%%

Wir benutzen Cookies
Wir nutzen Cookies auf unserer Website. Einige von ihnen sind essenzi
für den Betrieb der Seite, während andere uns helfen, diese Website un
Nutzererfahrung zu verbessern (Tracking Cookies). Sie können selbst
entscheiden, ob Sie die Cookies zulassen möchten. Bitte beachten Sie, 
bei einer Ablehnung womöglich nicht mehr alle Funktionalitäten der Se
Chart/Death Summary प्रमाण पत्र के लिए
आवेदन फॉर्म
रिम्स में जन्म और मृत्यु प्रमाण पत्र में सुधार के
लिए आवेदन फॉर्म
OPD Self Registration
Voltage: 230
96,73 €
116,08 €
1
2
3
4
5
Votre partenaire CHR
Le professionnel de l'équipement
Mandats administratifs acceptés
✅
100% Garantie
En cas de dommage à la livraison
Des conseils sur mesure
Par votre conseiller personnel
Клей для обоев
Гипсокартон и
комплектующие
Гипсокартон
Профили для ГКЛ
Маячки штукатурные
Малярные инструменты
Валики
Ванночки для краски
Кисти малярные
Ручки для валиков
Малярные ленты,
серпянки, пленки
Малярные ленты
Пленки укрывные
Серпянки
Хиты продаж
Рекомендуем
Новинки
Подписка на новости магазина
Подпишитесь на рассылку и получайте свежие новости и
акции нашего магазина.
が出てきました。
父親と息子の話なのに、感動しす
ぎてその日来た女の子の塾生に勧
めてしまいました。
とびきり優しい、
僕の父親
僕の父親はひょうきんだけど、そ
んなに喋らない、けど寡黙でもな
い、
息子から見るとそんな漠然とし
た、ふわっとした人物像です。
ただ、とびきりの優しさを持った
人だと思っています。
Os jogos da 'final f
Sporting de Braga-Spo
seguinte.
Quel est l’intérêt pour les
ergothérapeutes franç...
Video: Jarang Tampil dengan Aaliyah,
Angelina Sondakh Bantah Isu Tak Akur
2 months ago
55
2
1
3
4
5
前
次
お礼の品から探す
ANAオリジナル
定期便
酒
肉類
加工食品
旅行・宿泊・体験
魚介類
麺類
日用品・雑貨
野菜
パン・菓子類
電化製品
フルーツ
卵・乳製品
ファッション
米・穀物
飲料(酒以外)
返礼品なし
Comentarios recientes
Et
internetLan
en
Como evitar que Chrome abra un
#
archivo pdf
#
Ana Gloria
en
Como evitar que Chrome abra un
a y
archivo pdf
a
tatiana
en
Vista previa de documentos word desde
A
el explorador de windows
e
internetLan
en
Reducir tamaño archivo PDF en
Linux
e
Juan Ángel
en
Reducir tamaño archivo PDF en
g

%%

▸ **What to do**: Your reply should consist of all the records, restated exactly.

▸ **Written response**:
Wir benutzen Cookies
Wir nutzen Cookies auf unserer Website. Einige von ihnen sind essenzi
für den Betrieb der Seite, während andere uns helfen, diese Website un
Nutzererfahrung zu verbessern (Tracking Cookies). Sie können selbst
entscheiden, ob Sie die Cookies zulassen möchten. Bitte beachten Sie, 
bei einer Ablehnung womöglich nicht mehr alle Funktionalitäten der Se
Chart/Death Summary प्रमाण पत्र के लिए
आवेदन फॉर्म
रिम्स में जन्म और मृत्यु प्रमाण पत्र में सुधार के
लिए आवेदन फॉर्म
OPD Self Registration
Voltage: 230
96,73 €
116,08 €
1
2
3
4
5
Votre partenaire CHR
Le professionnel de l'équipement
Mandats administratifs acceptés
✅
100% Garantie
En cas de dommage à la livraison
Des conseils sur mesure
Par votre conseiller personnel
Клей для обоев
Гипсокартон и
комплектующие
Гипсокартон
Профили для ГКЛ
Маячки штукатурные
Малярные инструменты
Валики
Ванночки для краски
Кисти малярные
Ручки для валиков
Малярные ленты,
серпянки, пленки
Малярные ленты
Пленки укрывные
Серпянки
Хиты продаж
Рекомендуем
Новинки
Подписка на новости магазина
Подпишитесь на рассылку и получайте свежие новости и
акции нашего магазина.
が出てきました。
父親と息子の話なのに、感動しす
ぎてその日来た女の子の塾生に勧
めてしまいました。
とびきり優しい、
僕の父親
僕の父親はひょうきんだけど、そ
んなに喋らない、けど寡黙でもな
い、
息子から見るとそんな漠然とし
た、ふわっとした人物像です。
ただ、とびきりの優しさを持った
人だと思っています。
Os jogos da 'final f
Sporting de Braga-Spo
seguinte.
Quel est l’intérêt pour les
ergothérapeutes franç...
Video: Jarang Tampil dengan Aaliyah,
Angelina Sondakh Bantah Isu Tak Akur
2 months ago
55
2
1
3
4
5
前
次
お礼の品から探す
ANAオリジナル
定期便
酒
肉類
加工食品
旅行・宿泊・体験
魚介類
麺類
日用品・雑貨
野菜
パン・菓子類
電化製品
フルーツ
卵・乳製品
ファッション
米・穀物
飲料(酒以外)
返礼品なし
Comentarios recientes
Et
internetLan
en
Como evitar que Chrome abra un
#
archivo pdf
#
Ana Gloria
en
Como evitar que Chrome abra un
a y
archivo pdf
a
tatiana
en
Vista previa de documentos word desde
A
el explorador de windows
e
internetLan
en
Reducir tamaño archivo PDF en
Linux
e
Juan Ángel
en
Reducir tamaño archivo PDF en
g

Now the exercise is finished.